Wednesday, July 25, 2007

At Work and Have 5 Minutes to Find Something Good for Dinner Tonight?

If you're like me, it's often in that hour or so before lunch that your thoughts turn to food. Since what I have for lunch is never very exciting, I usually find myself heading for the web to find something new and fun--and healthy and cheap--and preferably with ingredients I already have--to make for dinner. Here are some of my favorite places to go, and some other great recommendations I've gathered along the way.

Online Recipe Sources:

  • Many rave reviews for the Six o'Clock Scramble, a weekly email newsletter that "provides five family-tested dinner recipes and a corresponding grocery list to its subscribers. Most take 30 minutes or less to prepare and have fewer than ten ingredients." Six months of menus and grocery list for $26.50.

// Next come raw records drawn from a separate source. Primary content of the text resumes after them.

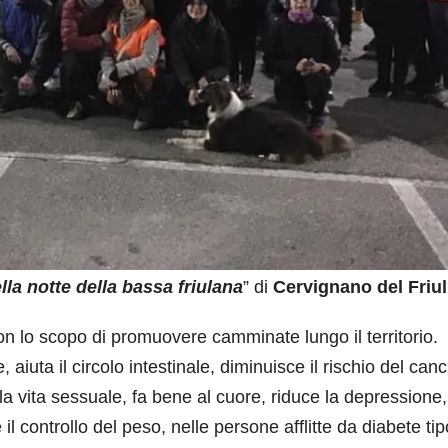
lla notte della bassa friulana
” di
Cervignano del Friul
 lo scopo di promuovere camminate lungo il territorio.
aiuta il circolo intestinale, diminuisce il rischio del canc
a vita sessuale, fa bene al cuore, riduce la depressione,
e il controllo del peso, nelle persone afflitte da diabete ti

  • Along the same idea, menu-mailers from Leanne Ely at Saving Dinner. This one includes 6 recipes each week, and you can select a "theme" (vegetarian, frugal, crock pot, heart-healthy, etc.) for your recipes. Her site has lots of freebies as well. She doesn't provide the grocery list, and a 6 month subscription costs $17.95. A 3 month trial subscription is $9.95.
  • For a free weekly newsletter, try Eating Well, which also has searchable recipe archives. Here's a sampler of their Seasonal Desserts. Okay, desserts aren't exactly the point here, but what's a good dinner without a good dessert to follow?

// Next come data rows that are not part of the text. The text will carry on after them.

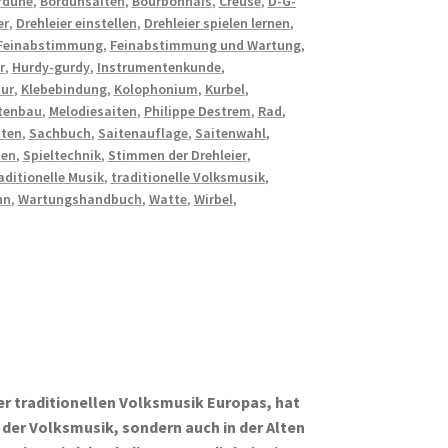
rdune
,
Bordunsaiten
,
Bourbonnais
,
Creuse
,
D-G-
er
,
Drehleier einstellen
,
Drehleier spielen lernen
,
Feinabstimmung
,
Feinabstimmung und Wartung
,
r
,
Hurdy-gurdy
,
Instrumentenkunde
,
tur
,
Klebebindung
,
Kolophonium
,
Kurbel
,
ntenbau
,
Melodiesaiten
,
Philippe Destrem
,
Rad
,
ten
,
Sachbuch
,
Saitenauflage
,
Saitenwahl
,
den
,
Spieltechnik
,
Stimmen der Drehleier
,
aditionelle Musik
,
traditionelle Volksmusik
,
nn
,
Wartungshandbuch
,
Watte
,
Wirbel
,
der traditionellen Volksmusik Europas, hat
n der Volksmusik, sondern auch in der Alten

  • Moosewood Restaurant Cookbook and online recipe archive is a good source for low-fat, often vegetarian recipes.
  • My fave TV channel (or one of them!), The Food Network. If you're a fan of The Next Food Network Star, here's where to find the recipes they made this season.

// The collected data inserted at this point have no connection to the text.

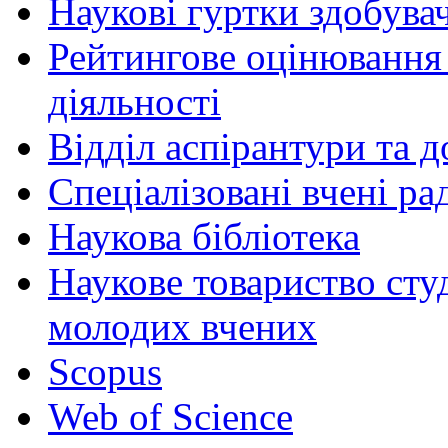
Наукові гуртки здобувач
Рейтингове оцінювання 
діяльності
Відділ аспірантури та 
Спеціалізовані вчені ра
Наукова бібліотека
Наукове товариство студ
молодих вчених
Scopus
Web of Science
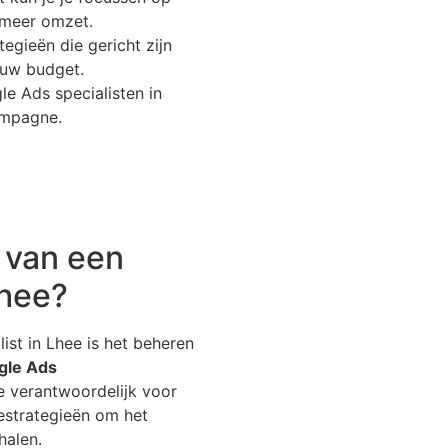
n meer omzet.
gieën die gericht zijn
ouw budget.
 Ads specialisten in
ampagne.
n van een
Lhee?
st in Lhee is het beheren
gle Ads
e verantwoordelijk voor
iestrategieën om het
halen.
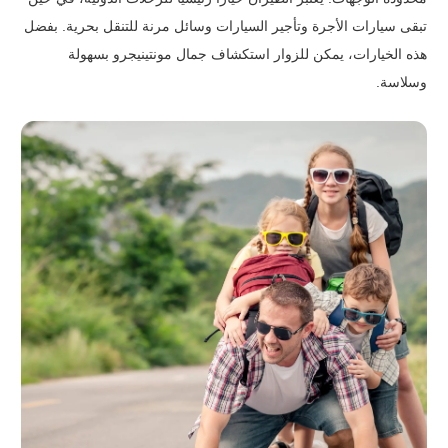
تبقى سيارات الأجرة وتأجير السيارات وسائل مرنة للتنقل بحرية. بفضل
هذه الخيارات، يمكن للزوار استكشاف جمال مونتينيجرو بسهولة
وسلاسة.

  • www.allrecipes.com is also a great site with good search capabilities--you can even list the ingredients you want to use, and the ones you don't want, and see what pops up. So, if you want a great quiche recipe but hate mushrooms, just list eggs as an ingredient you want and mushrooms as one you don't, and voila!
  • Try the advanced search at www.cookinglight.com. They have zillons (okay, thousands at least) of delicious, healthy recipes.
  • If you're looking for fancier fare, try Epicurious, the online home of Gourmet and Bon Appetit magazines. Or head over to the Epicurean recipe exchange--search by main ingredients here as well, always helpful.